Esses genes protetores são fundamentais para evitar o desgaste celular acelerado. As irmãs recordistas compartilharam experiências de vida repletas de atividades ao ar livre, consumo de alimentos frescos cultivados localmente e envolvimento em trabalhos manuais.
Zoraide atuou como professora e enfermeira, além de ser mãe de cinco filhos; já Zulina dedicou-se ao bordado e teve seis filhos. Outras atividades também contribuem para a estimulação mental delas, como o convívio constante com familiares e o passatempo de resolver caça-palavras. Vale lembrar que a mãe delas também viveu até os 100 anos.
Conforme dados do IBGE, houve um crescimento significativo na população centenária brasileira na última década, com um aumento aproximado de 66,7%. Atualmente há cerca de 37,8 mil indivíduos com 100 anos ou mais no país.
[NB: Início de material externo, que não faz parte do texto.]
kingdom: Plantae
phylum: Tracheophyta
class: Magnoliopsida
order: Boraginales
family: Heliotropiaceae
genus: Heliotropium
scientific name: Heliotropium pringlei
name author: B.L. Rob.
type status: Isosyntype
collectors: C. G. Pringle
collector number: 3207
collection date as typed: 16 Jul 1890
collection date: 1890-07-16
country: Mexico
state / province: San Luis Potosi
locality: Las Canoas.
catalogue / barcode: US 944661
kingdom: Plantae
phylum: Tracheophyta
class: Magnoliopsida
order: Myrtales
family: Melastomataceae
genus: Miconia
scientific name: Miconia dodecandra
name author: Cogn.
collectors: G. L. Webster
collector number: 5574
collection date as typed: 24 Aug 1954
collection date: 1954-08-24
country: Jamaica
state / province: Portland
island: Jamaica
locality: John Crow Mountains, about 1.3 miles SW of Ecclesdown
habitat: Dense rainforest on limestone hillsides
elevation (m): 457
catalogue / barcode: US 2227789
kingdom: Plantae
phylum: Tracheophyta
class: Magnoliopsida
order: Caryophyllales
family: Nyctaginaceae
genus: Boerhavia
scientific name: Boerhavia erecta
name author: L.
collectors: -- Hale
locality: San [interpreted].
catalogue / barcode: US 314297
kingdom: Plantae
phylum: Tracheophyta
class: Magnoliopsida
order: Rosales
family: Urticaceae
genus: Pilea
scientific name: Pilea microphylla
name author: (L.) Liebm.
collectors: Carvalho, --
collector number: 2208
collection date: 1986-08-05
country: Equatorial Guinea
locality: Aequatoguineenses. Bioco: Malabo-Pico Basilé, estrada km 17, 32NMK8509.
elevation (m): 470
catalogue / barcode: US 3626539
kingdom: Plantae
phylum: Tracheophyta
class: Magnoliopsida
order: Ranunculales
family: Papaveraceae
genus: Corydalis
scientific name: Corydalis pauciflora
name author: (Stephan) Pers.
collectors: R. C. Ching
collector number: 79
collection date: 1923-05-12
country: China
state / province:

A maioria deles é mulher (72% do total), representando aproximadamente 27.244 pessoas.
Apesar das condições sociais menos favoráveis em comparação à região Sudeste do Brasil, estados das regiões Norte e Nordeste se destacam nas estatísticas relacionadas à longevidade quando analisados proporcionalmente à sua população.
No total absoluto, a Bahia lidera com 5.336 centenários registrados; seguida por São Paulo com 5.095 e Minas Gerais com 4.104. Apesar do aumento no número total de centenários no Brasil, essa faixa etária ainda representa apenas 0,018% da população nacional — cuja expectativa média é de 73,3 anos para homens e 79,9 anos para mulheres.
O projeto da USP denominado “Longevidade Saudável: quais são os segredos?” tem como meta caracterizar “os perfis genômicos, moleculares e celulares dos idosos brasileiros que alcançaram uma velhice saudável até os 90 ou mais anos”, buscando compará-los com aqueles da mesma faixa etária ou mais jovens que enfrentam declínios cognitivos ou doenças crônicas.
A intenção é identificar as diferenças entre esses grupos para “revelar os mecanismos que sustentam sua resistência ao passar do tempo”.
“Esperamos descobrir variantes genéticas raras ou mecanismos biológicos que conferem resiliência aos indivíduos longevos; isso pode impulsionar avanços na medicina personalizada e desenvolver estratégias para promover uma vida mais longa e saudável para todos”, afirma o projeto vinculado ao Centro de Estudos do Genoma Humano e Células-Tronco da USP com apoio da FAPESP.